(Page segmentation data)
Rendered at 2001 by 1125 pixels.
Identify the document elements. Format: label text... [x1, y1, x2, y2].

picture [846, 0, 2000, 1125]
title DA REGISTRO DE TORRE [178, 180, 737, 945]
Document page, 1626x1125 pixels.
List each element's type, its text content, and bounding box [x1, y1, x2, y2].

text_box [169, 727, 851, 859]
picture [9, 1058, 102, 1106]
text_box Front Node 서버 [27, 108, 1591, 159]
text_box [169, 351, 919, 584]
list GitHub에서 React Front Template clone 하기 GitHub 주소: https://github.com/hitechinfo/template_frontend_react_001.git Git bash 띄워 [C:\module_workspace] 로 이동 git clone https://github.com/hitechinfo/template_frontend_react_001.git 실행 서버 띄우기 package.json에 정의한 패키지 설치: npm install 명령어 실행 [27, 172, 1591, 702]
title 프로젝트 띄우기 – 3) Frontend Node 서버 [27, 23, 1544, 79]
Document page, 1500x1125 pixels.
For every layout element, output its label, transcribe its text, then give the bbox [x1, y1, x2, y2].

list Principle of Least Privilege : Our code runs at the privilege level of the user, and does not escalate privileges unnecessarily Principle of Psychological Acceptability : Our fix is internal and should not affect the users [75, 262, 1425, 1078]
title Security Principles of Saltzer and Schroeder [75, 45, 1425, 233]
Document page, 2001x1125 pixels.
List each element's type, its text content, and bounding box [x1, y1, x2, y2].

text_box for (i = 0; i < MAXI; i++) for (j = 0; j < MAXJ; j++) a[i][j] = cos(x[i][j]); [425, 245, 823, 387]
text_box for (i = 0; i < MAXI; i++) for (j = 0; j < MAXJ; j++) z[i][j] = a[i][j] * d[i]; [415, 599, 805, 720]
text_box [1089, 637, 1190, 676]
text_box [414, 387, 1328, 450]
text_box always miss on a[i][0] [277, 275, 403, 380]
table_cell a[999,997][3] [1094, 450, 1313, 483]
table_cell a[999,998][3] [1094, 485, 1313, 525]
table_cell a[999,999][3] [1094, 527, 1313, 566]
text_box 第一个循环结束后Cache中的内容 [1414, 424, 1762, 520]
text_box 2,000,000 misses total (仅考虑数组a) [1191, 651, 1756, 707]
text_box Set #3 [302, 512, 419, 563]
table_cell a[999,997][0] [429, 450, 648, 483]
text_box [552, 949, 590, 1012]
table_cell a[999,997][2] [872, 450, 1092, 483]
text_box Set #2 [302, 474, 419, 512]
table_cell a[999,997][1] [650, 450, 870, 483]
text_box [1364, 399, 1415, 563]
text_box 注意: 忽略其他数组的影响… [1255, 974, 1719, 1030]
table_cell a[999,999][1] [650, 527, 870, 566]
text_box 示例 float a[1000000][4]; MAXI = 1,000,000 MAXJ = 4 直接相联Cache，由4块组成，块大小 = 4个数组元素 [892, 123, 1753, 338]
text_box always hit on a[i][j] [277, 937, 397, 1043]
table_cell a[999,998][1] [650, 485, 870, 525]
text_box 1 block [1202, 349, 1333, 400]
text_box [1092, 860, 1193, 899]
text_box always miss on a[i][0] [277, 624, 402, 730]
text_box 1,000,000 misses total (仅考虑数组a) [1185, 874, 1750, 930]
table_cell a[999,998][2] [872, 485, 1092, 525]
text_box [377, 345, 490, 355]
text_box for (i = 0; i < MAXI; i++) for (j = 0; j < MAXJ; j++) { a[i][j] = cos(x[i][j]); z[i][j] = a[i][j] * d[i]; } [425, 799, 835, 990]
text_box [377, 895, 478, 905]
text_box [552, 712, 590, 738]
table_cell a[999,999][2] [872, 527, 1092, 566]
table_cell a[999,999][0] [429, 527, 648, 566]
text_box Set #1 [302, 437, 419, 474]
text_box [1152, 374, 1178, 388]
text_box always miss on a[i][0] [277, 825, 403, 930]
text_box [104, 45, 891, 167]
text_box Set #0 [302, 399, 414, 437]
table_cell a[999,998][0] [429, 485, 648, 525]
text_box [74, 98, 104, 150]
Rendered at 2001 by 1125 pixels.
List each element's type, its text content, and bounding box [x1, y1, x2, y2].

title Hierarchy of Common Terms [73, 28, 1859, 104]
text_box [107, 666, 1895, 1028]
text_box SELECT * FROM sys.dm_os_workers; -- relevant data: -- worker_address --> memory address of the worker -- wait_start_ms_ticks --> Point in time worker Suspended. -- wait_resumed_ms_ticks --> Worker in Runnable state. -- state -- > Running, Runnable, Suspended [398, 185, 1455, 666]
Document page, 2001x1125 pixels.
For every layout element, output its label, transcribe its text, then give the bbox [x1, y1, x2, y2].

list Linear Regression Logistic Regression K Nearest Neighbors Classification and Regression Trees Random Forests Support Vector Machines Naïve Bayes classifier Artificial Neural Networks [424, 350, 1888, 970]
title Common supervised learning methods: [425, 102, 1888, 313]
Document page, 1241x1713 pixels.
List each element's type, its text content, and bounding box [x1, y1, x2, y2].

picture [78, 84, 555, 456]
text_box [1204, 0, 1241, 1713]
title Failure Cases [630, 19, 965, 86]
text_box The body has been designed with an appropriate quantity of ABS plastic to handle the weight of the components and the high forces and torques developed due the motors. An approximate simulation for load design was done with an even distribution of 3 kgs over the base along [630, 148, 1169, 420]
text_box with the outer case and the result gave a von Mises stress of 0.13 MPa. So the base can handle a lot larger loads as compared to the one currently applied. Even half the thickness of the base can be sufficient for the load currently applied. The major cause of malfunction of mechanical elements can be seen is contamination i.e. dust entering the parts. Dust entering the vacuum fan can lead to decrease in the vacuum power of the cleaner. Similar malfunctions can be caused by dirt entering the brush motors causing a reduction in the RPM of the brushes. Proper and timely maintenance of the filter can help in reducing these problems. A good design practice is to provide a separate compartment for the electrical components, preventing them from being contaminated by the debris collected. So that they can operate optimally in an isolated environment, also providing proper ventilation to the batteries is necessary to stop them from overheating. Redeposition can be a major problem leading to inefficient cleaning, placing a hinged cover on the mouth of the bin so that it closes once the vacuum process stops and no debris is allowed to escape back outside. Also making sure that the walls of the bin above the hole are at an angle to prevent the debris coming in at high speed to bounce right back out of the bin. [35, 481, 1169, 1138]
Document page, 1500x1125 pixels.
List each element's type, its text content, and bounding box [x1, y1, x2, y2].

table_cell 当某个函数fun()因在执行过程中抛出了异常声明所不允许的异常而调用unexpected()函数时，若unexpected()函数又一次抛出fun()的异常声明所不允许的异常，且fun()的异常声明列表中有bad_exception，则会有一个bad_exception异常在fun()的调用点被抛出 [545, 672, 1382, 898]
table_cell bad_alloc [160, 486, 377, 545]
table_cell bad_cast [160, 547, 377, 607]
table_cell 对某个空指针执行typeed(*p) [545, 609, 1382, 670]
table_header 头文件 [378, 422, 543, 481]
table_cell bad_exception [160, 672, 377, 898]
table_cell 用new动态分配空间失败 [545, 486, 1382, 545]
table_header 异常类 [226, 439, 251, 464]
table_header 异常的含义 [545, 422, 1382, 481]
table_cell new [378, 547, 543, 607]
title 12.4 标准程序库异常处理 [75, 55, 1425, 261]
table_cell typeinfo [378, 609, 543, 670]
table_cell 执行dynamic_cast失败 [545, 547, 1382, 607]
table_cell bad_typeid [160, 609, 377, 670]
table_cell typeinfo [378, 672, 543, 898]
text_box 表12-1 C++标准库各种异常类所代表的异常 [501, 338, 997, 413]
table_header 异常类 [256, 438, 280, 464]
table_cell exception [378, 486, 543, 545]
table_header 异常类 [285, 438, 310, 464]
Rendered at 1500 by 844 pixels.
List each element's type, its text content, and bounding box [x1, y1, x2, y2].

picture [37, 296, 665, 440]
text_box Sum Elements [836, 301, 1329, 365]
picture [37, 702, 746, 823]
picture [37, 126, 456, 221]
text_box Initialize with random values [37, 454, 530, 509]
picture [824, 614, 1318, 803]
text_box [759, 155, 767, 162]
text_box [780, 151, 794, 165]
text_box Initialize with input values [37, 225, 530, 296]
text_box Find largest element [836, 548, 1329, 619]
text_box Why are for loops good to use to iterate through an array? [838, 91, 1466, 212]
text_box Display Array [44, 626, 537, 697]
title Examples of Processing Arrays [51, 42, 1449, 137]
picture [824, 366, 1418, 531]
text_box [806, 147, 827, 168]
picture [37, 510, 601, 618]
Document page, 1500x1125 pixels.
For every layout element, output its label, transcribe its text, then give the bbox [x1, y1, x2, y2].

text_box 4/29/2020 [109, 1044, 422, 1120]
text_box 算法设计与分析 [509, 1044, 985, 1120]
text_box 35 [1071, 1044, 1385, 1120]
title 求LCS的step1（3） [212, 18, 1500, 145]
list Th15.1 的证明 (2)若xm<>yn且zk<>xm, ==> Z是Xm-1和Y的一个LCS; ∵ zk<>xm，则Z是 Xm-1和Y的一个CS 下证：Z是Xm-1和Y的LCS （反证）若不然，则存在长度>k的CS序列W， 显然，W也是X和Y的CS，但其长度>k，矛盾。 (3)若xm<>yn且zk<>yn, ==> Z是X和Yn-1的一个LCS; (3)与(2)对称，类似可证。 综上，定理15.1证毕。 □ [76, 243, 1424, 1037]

■ **Work instruction**:
The line with "text_box [780, 151, 794, 165]", the last line of the data above, and every line between them should be duplicated exactly, with nothing else.

■ **Reply**:
text_box [780, 151, 794, 165]
text_box Initialize with input values [37, 225, 530, 296]
text_box Find largest element [836, 548, 1329, 619]
text_box Why are for loops good to use to iterate through an array? [838, 91, 1466, 212]
text_box Display Array [44, 626, 537, 697]
title Examples of Processing Arrays [51, 42, 1449, 137]
picture [824, 366, 1418, 531]
text_box [806, 147, 827, 168]
picture [37, 510, 601, 618]
Document page, 1500x1125 pixels.
For every layout element, output its label, transcribe its text, then give the bbox [x1, y1, x2, y2].

text_box 4/29/2020 [109, 1044, 422, 1120]
text_box 算法设计与分析 [509, 1044, 985, 1120]
text_box 35 [1071, 1044, 1385, 1120]
title 求LCS的step1（3） [212, 18, 1500, 145]
list Th15.1 的证明 (2)若xm<>yn且zk<>xm, ==> Z是Xm-1和Y的一个LCS; ∵ zk<>xm，则Z是 Xm-1和Y的一个CS 下证：Z是Xm-1和Y的LCS （反证）若不然，则存在长度>k的CS序列W， 显然，W也是X和Y的CS，但其长度>k，矛盾。 (3)若xm<>yn且zk<>yn, ==> Z是X和Yn-1的一个LCS; (3)与(2)对称，类似可证。 综上，定理15.1证毕。 □ [76, 243, 1424, 1037]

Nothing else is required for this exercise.